**EXERCISE PROMPT:** Copy out every line holding the string "lines" from the records below.

**RECORDS FOR PROCESSING:**
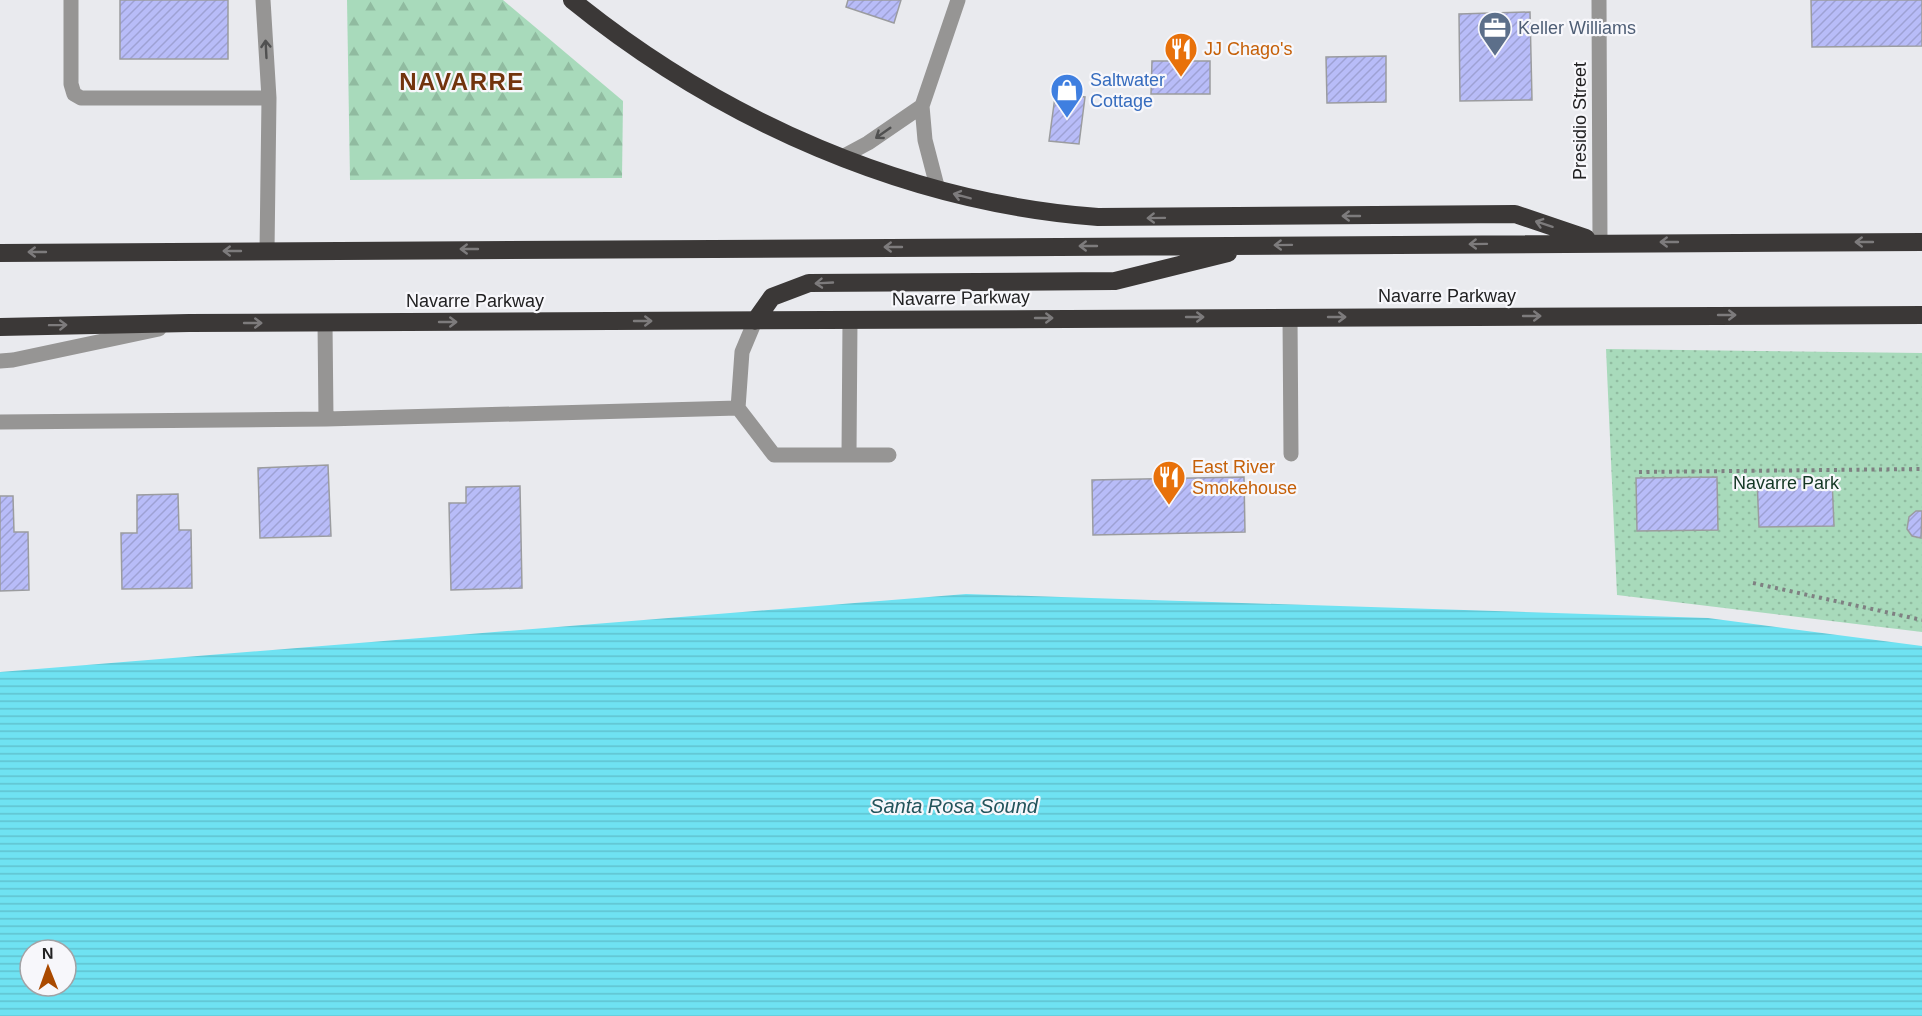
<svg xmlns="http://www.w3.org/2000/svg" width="1922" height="1016" viewBox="0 0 1922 1016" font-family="Arial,sans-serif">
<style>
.grass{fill:url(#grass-dots)}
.forest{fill:url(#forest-firs)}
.water{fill:url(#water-rules);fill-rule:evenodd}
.building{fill:url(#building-hatch);stroke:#9b9c9f;stroke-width:1.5}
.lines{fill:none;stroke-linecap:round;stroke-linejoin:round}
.path{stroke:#7f8082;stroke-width:4;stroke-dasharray:3 4.5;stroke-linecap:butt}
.lane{stroke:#969594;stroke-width:15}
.street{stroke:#969594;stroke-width:15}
.highway{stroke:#3b3837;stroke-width:18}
.oneway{stroke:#505050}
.oneway2{stroke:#7d7b7c}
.labels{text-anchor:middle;stroke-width:4.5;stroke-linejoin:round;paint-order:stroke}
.service-label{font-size:18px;fill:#4e5e75;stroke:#f7f7fb;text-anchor:start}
.food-label{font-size:18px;fill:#c56008;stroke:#f7f7fb;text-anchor:start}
.shop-label{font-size:18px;fill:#366cbe;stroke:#f7f7fb;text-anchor:start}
.street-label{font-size:18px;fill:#222223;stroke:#f7f7fb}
.park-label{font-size:18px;fill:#143724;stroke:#f7f7fb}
.water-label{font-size:20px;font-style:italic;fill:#22545b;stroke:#f7f7fb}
.district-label{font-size:24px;font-weight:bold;letter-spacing:1.5px;fill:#72340d;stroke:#f7f7fb}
</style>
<defs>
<pattern id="grass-dots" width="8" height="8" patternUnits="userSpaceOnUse" patternTransform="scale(1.5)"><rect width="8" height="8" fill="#a8dabb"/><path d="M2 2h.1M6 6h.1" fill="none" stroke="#90bba0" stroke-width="1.8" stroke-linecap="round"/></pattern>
<pattern id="forest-firs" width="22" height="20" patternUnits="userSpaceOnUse" patternTransform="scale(1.5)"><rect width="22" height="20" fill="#a8dabb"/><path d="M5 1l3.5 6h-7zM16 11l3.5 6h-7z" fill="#90bba0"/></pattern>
<pattern id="water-rules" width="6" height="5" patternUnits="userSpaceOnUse" patternTransform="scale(1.5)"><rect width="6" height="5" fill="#6fe2f2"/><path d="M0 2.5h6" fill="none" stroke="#60c2cf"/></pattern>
<pattern id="building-hatch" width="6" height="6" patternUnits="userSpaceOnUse" patternTransform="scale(1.5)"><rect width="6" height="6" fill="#b8bcf8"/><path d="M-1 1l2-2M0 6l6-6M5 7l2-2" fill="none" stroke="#9ea1d4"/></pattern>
</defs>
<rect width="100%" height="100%" fill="#e9eaee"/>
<path class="grass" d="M 1606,349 L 1922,353 L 1922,632 L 1617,595 Z"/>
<path class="forest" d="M 347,0 L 503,0 L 623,101 L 622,178 L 350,180 Z"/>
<path class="water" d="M 966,594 L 1708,618 L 1922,646 L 1922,1016 L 0,1016 L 0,672 ZM 30,950 L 66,950 L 66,986 L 30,986 Z"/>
<path class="building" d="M 120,0 L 228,0 L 228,59 L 120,59 Z
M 848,0 L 901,0 L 894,23 L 846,7 Z
M 1811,0 L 1922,0 L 1922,46 L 1812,47 Z
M 1530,12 L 1532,100 L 1460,101 L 1459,14 Z
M 1386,56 L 1386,102 L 1327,103 L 1326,57 Z
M 1152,61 L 1210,61 L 1210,94 L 1151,94 Z
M 1057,82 L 1076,85 L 1075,96 L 1085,97 L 1079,144 L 1049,141 Z
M 328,465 L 331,536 L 260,538 L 258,468 Z
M 1244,477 L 1245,532 L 1093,535 L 1092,480 Z
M 1717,477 L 1718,530 L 1637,531 L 1636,478 Z
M 1757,479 L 1832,479 L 1834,526 L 1759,527 Z
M 520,486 L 522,588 L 451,590 L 449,503 L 466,503 L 466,487 Z
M 178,494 L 179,530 L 191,530 L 192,588 L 122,589 L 121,533 L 137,533 L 137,495 Z
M 0,496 L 13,496 L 14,532 L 28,532 L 29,590 L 0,591 Z
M 1916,511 L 1922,511 L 1921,538 L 1912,536 L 1907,529 L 1909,517 Z"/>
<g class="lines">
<path class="path" d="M 1639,472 L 1922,469
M 1753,583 L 1922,620"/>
<path class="lane" d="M 71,0 L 71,84 L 74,94 L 81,98 L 269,98
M 263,0 L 269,98 L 267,251
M 842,157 L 868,143 L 922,106
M 938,190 L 925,140 L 922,106 L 958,0
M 1290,317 L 1291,454
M 755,321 L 742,352 L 738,408 L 774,455 L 889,455
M 325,323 L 326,419
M 0,361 L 13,360 L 159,329
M 0,422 L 326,419 L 738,408
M 849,454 L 850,320"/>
<path class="street" d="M 1599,0 L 1600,242"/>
<path class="highway" d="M 572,0 C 720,120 907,203 1098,217 L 1515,214 L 1586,238
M 0,253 L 1922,242
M 755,321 L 772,297 L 809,283 L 1115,281 L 1228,253
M 0,327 L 189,323 L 1922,315"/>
</g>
<defs><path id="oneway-shaft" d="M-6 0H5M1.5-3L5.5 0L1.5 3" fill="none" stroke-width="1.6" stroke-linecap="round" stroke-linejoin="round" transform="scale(1.5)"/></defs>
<g class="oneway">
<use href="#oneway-shaft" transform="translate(266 49) rotate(-93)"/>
<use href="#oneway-shaft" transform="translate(883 133) rotate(145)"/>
</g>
<g class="oneway2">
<use href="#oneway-shaft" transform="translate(962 196) rotate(-165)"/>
<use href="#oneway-shaft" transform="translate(1351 216) rotate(180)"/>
<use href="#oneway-shaft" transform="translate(1156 218) rotate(179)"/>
<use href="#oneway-shaft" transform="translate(1544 224) rotate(-162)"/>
<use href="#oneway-shaft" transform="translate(1669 242) rotate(180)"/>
<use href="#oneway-shaft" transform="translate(1864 242) rotate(180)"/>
<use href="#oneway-shaft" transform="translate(1478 244) rotate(179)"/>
<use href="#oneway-shaft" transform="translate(1283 245) rotate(179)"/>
<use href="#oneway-shaft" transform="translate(1088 246) rotate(180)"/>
<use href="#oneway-shaft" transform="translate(893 247) rotate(180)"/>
<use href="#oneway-shaft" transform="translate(469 249) rotate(180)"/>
<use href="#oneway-shaft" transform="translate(232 251) rotate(180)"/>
<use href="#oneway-shaft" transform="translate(37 252) rotate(180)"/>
<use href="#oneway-shaft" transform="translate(824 283) rotate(177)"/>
<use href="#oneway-shaft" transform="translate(1727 315)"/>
<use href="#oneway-shaft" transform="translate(1532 316)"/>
<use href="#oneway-shaft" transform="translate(1195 317)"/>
<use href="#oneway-shaft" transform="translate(1337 317)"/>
<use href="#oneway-shaft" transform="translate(1044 318)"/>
<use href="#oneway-shaft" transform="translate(643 321)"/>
<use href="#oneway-shaft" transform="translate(448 322)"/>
<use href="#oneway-shaft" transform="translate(253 323)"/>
<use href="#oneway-shaft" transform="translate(58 325) rotate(-1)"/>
</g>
<defs>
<g id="office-pin" transform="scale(1.725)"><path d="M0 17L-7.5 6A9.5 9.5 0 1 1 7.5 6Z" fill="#5c6f8a" stroke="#f7f7fb"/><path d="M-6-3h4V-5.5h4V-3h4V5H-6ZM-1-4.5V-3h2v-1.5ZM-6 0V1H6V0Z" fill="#fff"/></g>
<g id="restaurant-pin" transform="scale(1.725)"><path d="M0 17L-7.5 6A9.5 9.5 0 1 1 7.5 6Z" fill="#e8710a" stroke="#f7f7fb"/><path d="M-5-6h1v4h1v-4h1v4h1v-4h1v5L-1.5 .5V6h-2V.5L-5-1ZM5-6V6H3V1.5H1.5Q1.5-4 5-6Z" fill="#fff"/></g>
<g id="shop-pin" transform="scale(1.725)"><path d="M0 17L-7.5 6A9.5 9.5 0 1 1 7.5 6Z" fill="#3f7fe0" stroke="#f7f7fb"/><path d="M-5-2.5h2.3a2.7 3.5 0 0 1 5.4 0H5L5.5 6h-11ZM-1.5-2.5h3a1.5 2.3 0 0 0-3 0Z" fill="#fff"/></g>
</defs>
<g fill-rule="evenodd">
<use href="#office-pin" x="1495" y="28"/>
<use href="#restaurant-pin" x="1181" y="49"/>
<use href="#shop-pin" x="1067" y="90"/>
<use href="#restaurant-pin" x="1169" y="477"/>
</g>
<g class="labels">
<g class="service-label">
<text x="1518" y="34">Keller Williams</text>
</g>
<g class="food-label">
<text x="1204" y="55">JJ Chago's</text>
<text x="1192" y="473">East River<tspan x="1192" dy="21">Smokehouse</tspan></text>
</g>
<g class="shop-label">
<text x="1090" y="86">Saltwater<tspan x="1090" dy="21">Cottage</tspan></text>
</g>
<g class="street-label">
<text transform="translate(1580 121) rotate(-90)" y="6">Presidio Street</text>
<text x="1447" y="302">Navarre Parkway</text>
<text transform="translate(961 298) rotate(-1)" y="6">Navarre Parkway</text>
<text x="475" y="307">Navarre Parkway</text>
</g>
<g class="park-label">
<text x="1786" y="489">Navarre Park</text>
</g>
<g class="water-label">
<text x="954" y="813">Santa Rosa Sound</text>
</g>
<g class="district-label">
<text x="462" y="90">NAVARRE</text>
</g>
</g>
<g transform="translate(48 968) rotate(359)"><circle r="28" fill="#f7f7fb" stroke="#a2a2a5" stroke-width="1.5"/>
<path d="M0-4.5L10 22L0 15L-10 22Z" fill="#aa4a00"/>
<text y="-9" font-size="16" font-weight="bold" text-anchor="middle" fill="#222223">N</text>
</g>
</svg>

**RESPONSE TO THIS EXERCISE:**
.lines{fill:none;stroke-linecap:round;stroke-linejoin:round}
<g class="lines">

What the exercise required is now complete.